Ancien officier de terrain de la CIA, Sean Wiswesser publie aux Etats-Unis Tradecraft, Tactics and Dirty Tricks: Russian Intelligence and Putin’s Secret War. Dans cet ouvrage, il analyse les méthodes des services russes et leur rôle dans la stratégie de Vladimir Poutine. Il estime que ces structures pèsent aujourd’hui davantage que le KGB soviétique, car elles servent un pouvoir plus concentré, plus personnel et plus offensif.
Des services au cœur du système Poutine
Selon L’Express, les services russes ne se contentent pas de collecter des informations. Ils cherchent aussi à influencer, manipuler et fragiliser les sociétés occidentales. L’ancien agent décrit un appareil obsédé par ses cibles étrangères, notamment les responsables politiques, les diplomates, les journalistes et les milieux économiques. Moscou utilise l’espionnage comme un instrument de guerre politique, avec une continuité directe entre l’héritage soviétique et la Russie actuelle.
**********
**Consigne**
Reprenez l'extrait sur les services de renseignement russes à la suite de sa dernière phrase et poursuivez-en la rédaction.

**Données fournies**
**********
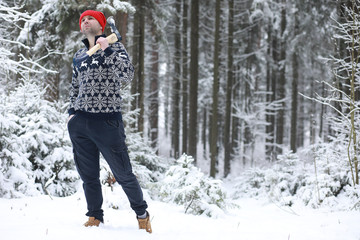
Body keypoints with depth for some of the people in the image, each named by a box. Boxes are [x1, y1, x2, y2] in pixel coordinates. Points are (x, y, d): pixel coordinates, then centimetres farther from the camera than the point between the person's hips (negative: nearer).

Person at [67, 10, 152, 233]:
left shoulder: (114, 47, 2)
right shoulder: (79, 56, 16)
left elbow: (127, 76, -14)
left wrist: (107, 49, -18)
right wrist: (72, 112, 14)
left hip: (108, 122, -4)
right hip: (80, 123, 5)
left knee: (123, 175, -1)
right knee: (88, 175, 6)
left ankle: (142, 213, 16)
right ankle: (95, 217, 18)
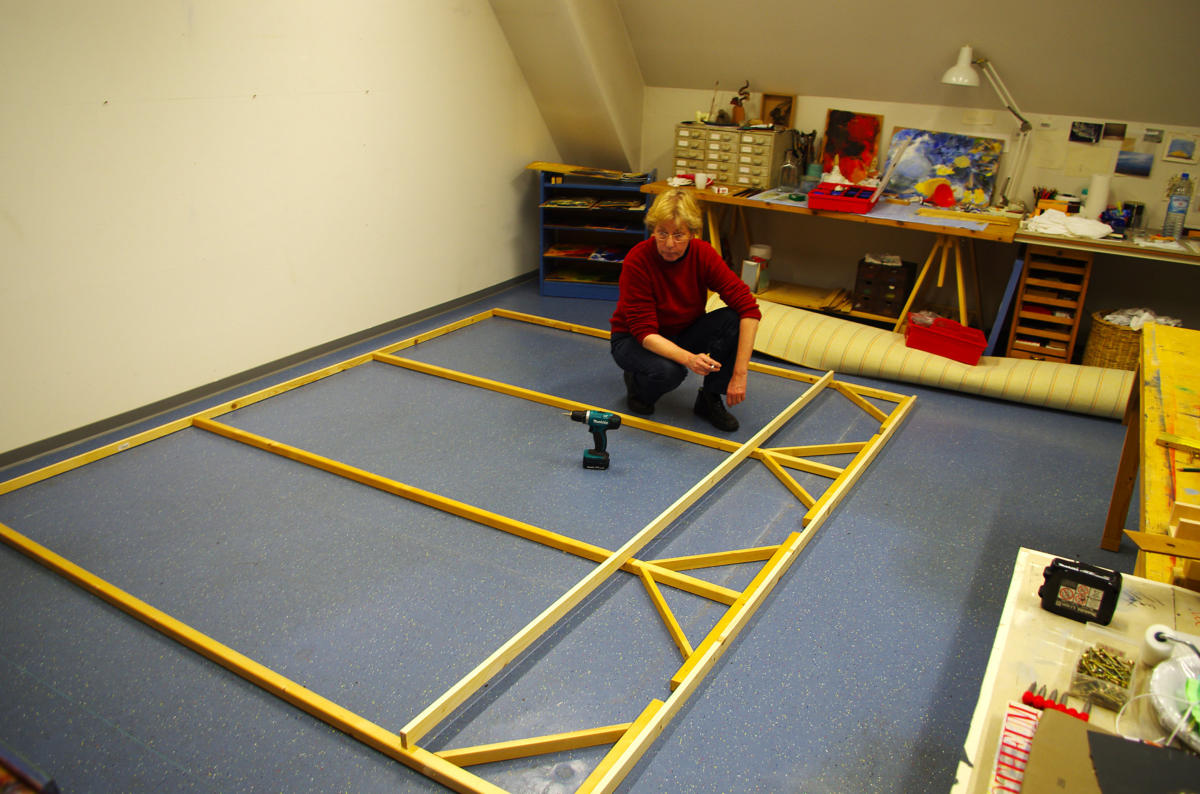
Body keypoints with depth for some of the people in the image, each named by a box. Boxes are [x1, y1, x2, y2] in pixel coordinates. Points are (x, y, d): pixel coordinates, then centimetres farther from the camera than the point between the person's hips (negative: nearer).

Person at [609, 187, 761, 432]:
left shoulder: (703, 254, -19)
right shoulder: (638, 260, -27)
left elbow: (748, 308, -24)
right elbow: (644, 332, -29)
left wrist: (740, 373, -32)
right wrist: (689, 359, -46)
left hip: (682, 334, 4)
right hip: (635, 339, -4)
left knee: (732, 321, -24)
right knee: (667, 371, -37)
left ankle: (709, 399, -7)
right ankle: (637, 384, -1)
**********
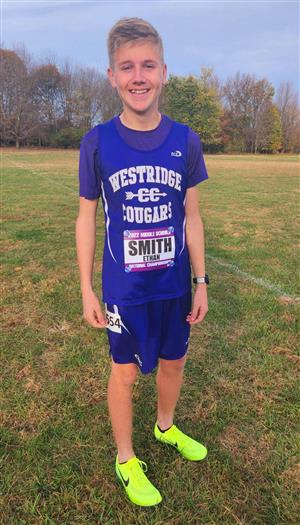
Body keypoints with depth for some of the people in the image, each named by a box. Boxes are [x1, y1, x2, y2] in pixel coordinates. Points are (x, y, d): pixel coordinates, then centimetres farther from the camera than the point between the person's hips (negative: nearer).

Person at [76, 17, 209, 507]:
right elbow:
**********
**Résultat**
Une menace plus large que l’espionnage classique
Le livre s’intéresse aux agents infiltrés, aux couvertures diplomatiques et aux opérations d’influence. Mais son message principal dépasse la technique. Wiswesser voit dans le renseignement russe un outil de déstabilisation. Il alerte surtout sur son objectif final : affaiblir les démocraties occidentales de l’intérieur. Le sujet prend une résonance particulière depuis l’invasion de l’Ukraine, qui a replacé la confrontation entre Moscou et l’Occident au centre des équilibres mondiaux.
Un diagnostic politique autant que stratégique
L’entretien publié par L’Express ne présente donc pas seulement un livre sur l’espionnage. Il éclaire la place des services secrets dans le régime russe. Il rappelle aussi une réalité plus froide : pour Poutine, le renseignement reste un levier de pouvoir, de pression et de projection internationale.